My 3 R's today.
Reading: I am following RuthO's story - a modern one. It should be good, I like a very clever plot.
Riting: I have something to finish for PatM and my chapter 34 to polish and I overslept! I was so tired from my excursion to Black Mountain that I slept 3 hours later than usual. lol
Rithmatec: bills, bills, bills. Yuck - one of my least favorite things. Did you know I failed subtraction in school? I don't remember if I wrote about this earlier - wait let me check -- nothing shows up when I search my blog, so here it is:
I could never figure out how to subtract the big number from the little. I always tried to take away the top number from the bottom. lol My 2nd grade teacher got so frustrated I know she yelled at me one day while everyone was outside at recess. I went home crying and later that night my dad came into my room and solved my problem. He taught me to put the line above the numbers and not below. So instead of subtracting down, I subtracted up. It worked and it was a simple solution. I subtracted up for years and divided up too (since subtraction is a major part of division). My teacher did try to give me a failing grade when she got my first homework with the answers above the problem, but then my dad went to school (or maybe called) and after that there were no more problems. He never raised his voice, unlike my mom. He also preferred mom to do most of the discipling and that way he could stay a good guy! But I love my mom fiercely as I did my dad, so in our family it worked.

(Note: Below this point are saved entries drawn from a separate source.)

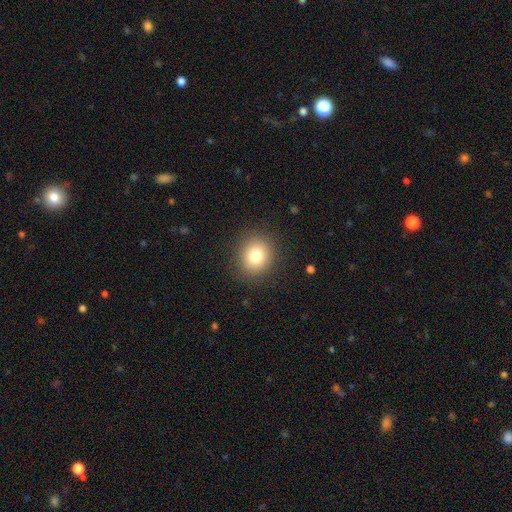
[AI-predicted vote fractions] smooth_or_featured: smooth (p=0.79) [alt: star or artifact p=0.11]
how_rounded: round (p=0.78) [alt: in between p=0.21]
merging: none (p=0.88) [alt: minor disturbance p=0.08]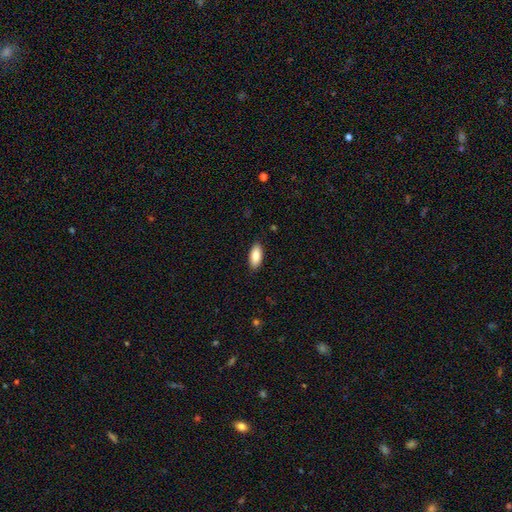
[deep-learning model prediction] Smooth or featured?
  - smooth: 86% *
  - featured or disk: 8%
  - star or artifact: 6%
How rounded?
  - in between: 87% *
  - cigar-shaped: 11%
  - round: 2%
Merging?
  - none: 88% *
  - minor disturbance: 9%
  - major disturbance: 2%
  - merger: 1%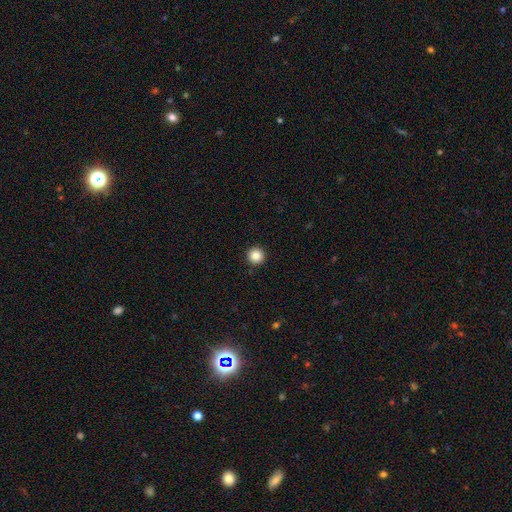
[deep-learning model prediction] Smooth or featured? smooth (85%)
How rounded? round (96%)
Merging? none (93%)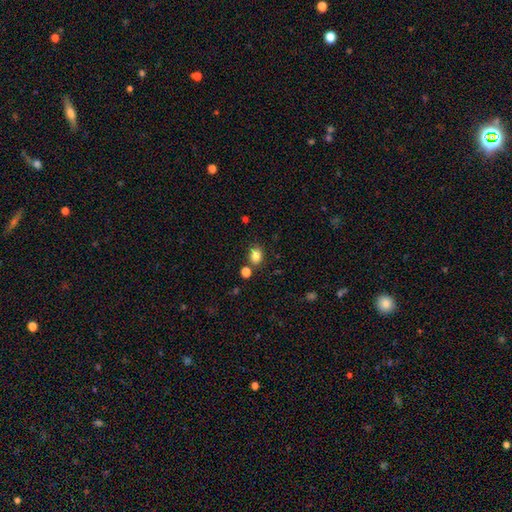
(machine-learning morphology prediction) Overall: smooth (83%). How rounded: in between (56%; round 43%). Merging: none (77%).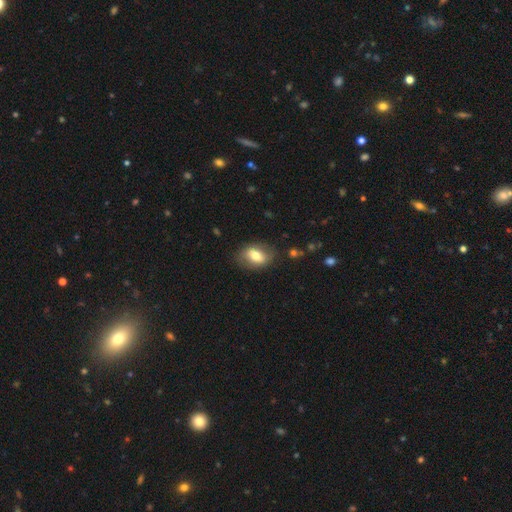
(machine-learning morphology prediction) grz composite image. It shows a smooth galaxy with no disk features (68%) that is in between round and cigar-shaped (79%). Merging: none (79%).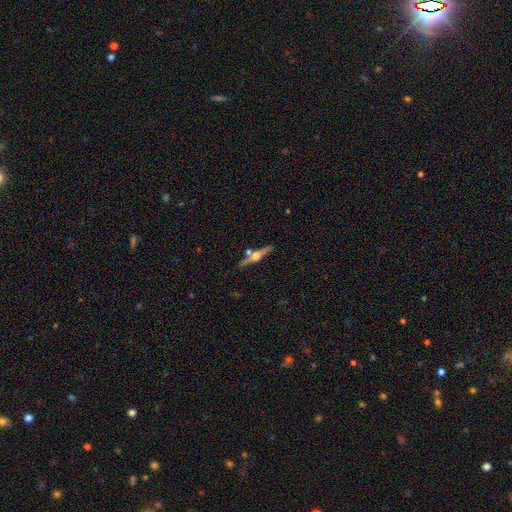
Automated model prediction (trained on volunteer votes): The model was most divided on "smooth or featured": featured or disk: 77%, smooth: 17%, star or artifact: 7%. More confident: edge-on disk — yes (97%); edge-on bulge — rounded (94%); merging — none (80%).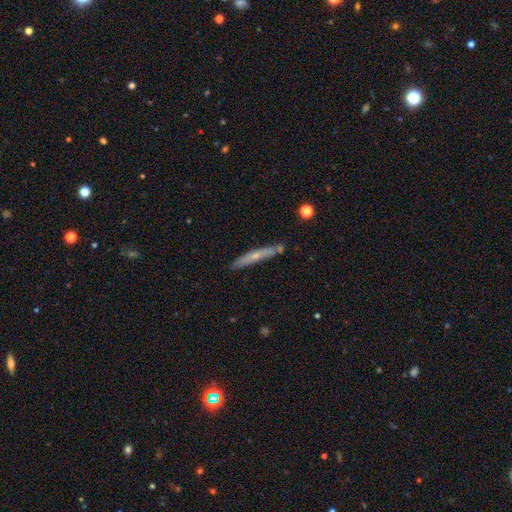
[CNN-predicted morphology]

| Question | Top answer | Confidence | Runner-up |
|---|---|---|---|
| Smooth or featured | featured or disk | 49% | smooth (44%) |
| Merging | none | 80% | minor disturbance (13%) |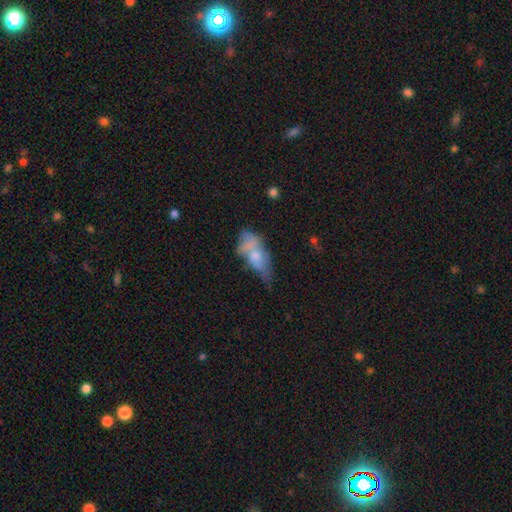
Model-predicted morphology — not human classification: A smooth galaxy with no disk features (53%) that is in between round and cigar-shaped (81%).

Vote fractions:
- Smooth or featured? smooth: 53% / featured or disk: 37% / star or artifact: 10%
- How rounded? in between: 81% / cigar-shaped: 13% / round: 5%
- Merging? minor disturbance: 27% (tied) / major disturbance: 27% (tied) / none: 26% / merger: 20%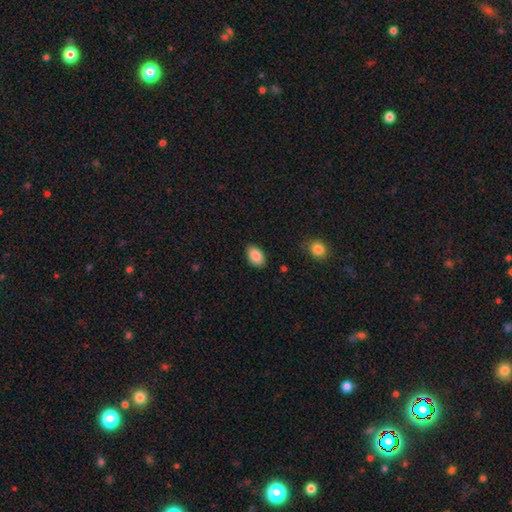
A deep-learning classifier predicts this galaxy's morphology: type=smooth (89%); roundness=in between (91%); merging=none (86%).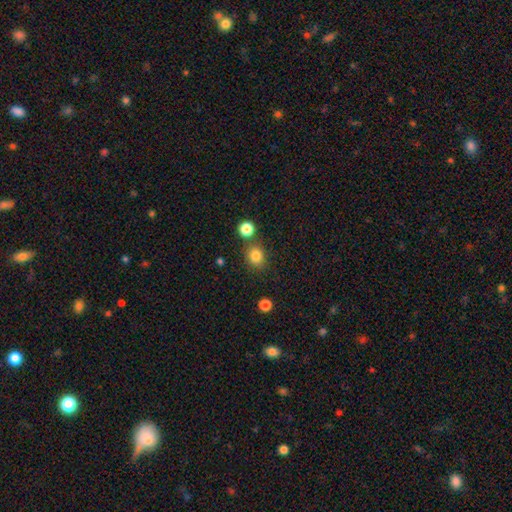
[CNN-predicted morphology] Smooth or featured? smooth (83%)
How rounded? round (73%)
Merging? none (77%)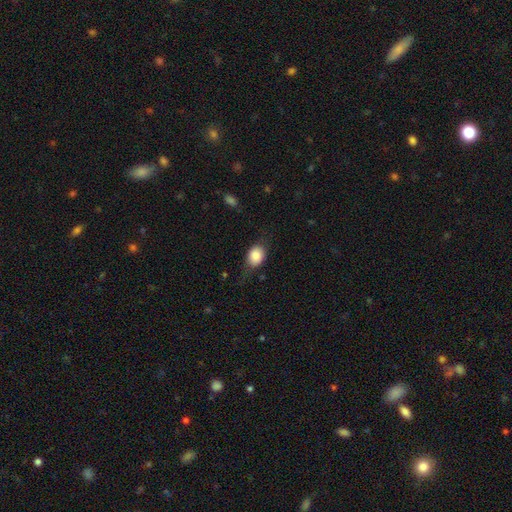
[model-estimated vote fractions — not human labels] Smooth or featured? smooth (81%)
How rounded? in between (59%)
Merging? none (60%)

My dad was funny at times. He had one of those sense of humors (much like Rawlings). He also was not always thinking right - such as when he taught me, a mere toddler under 4, how to build things up along the fence so I could climb out of the yard. He used some stools from my sand box, I think. He believed in independence and taught all of us early to be as independent as we could. My mom, however, was not pleased with this little fence climbing since it was she that had to chase me down the street, while my dad went off to work.
Independence! Of course, I delayed my independence until the sixth grade and my whole class formed that secret club; but it was the combination of my father's simple lessons and the meaness of my classmates that gelled inside my soul. I have been independent since, climbing fences both real and hypothetical. Hypothetically speaking, every phase we go through is a fence, of sorts. We have to somehow get over it to move on. From nursery school to elementary, then junior high, then high, and some people college. From being close buddies to finding new love. from single life to married life (or commitment to another); to being alone to being a parent, to relying upon your parents to your parents relying upon you. These are all fences and it is the stuff we use to elevate us until we can swing our leg over the top and run free that makes life so very damn interesting. It is not the fence but the stepping stools we push up against it that makes us so unique- how do we as individuals do what we have to make it over the top.
Well, our poor fellas in Expectations have a very large fence staring them in their sweet, handsome faces. What will they do? How will they build their way to independence and freedom? We shall see.
till tomorrow - I am off to pay the bills and keep this internet access going. Oh yes. I now us a calculator to figure out my money. No more drawing lines above the top number.